Incorrect results when using pnmsub and pnmadd functions with Complex float/double packets.

Summary

Incorrect results when using pnmsub and pnmadd functions with Complex float/double packets in SSE/AVX/AVX512.

Environment

  • Operating System : Linux
  • Architecture : x64/
  • Eigen Version : 3.4.9
  • Compiler Version : GCC 13.3.0
  • Compile Flags : -march=native
  • Vector Extension : SSE/SSE2/SSE3/SSE4.1/FMA/AVX/AVX2

Minimal Example

#include <iostream>
#include <complex>
#include <Eigen/Core>
#include <array>

using namespace Eigen::internal;

int main() {
    std::array<std::complex<float>, 4> tmp, tmp2, tmp3;
    for (int i = 0; i < 4; ++i) {
        tmp[i] = {2.0f * i, 2.0f * i + 1};
        tmp2[i] = {9.0f + 2.0f * i, 10.0f + 2.0f * i};
        tmp3[i] = {19.0f + 2.0f * i, 20.0f + 2.0f * i};
    }
    Packet4cf x = ploadu<Packet4cf>(tmp.data());
    Packet4cf y = ploadu<Packet4cf>(tmp2.data());
    Packet4cf z = ploadu<Packet4cf>(tmp3.data());
    Packet4cf pnmadd_result = pnmadd(x, y, z);
    Packet4cf correct_result = psub(z, pmul(x, y));
    std::array<std::complex<float>, 4> pnmadd_array, correct_array;
    pstoreu(pnmadd_array.data(), pnmadd_result);
    pstoreu(correct_array.data(), correct_result);
    for (int i = 0; i < 4; ++i) {
        std::cout << pnmadd_array[i] << "=" << correct_array[i] << std::endl;
    }
    return 0;
}

Steps to reproduce

  1. Set up an enviroment where FMA instructions are available.
  2. Run the minimal example one time and compare the results.

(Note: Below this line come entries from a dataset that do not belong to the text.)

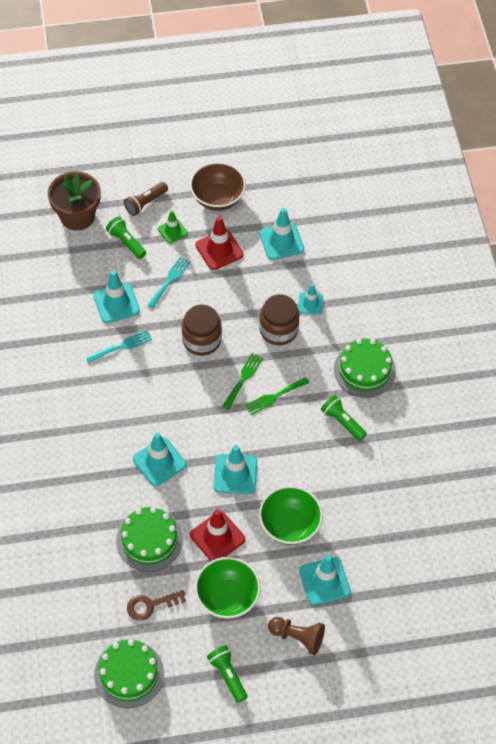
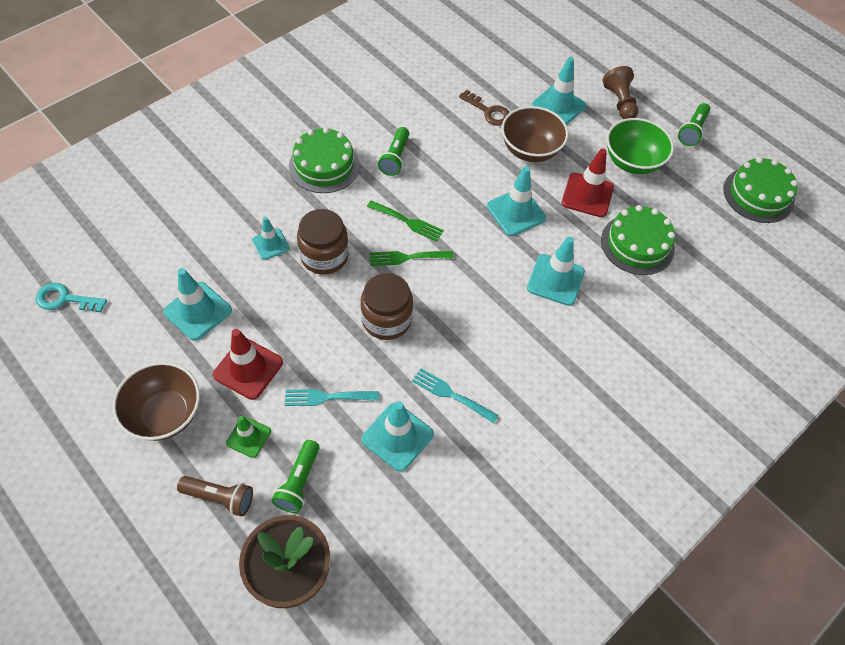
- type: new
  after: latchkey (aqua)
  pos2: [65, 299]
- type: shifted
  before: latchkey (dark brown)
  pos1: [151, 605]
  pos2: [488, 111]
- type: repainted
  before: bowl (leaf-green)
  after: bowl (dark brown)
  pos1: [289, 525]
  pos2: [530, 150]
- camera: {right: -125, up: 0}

What is the current bug behavior?

In Core/SSE/Complex.h, Core/AVX/Complex.h, Core/AVX512/Complex.h, pnmadd, pnmsub functions returns incorrect results when using it With Complex Packets. In the minimal example, I just showcased Packet4cf and pnmadd function but the bug exists for pnmadd and pnmsub functions for complex types.

What is the expected correct behavior?

pnmadd_array and correct_array should be equal(ignoring the accuracy difference when using fma instruction).

Relevant logs

(29,29)=(29,11) (35,79)=(35,-35) (41,145)=(41,-97) (47,227)=(47,-175)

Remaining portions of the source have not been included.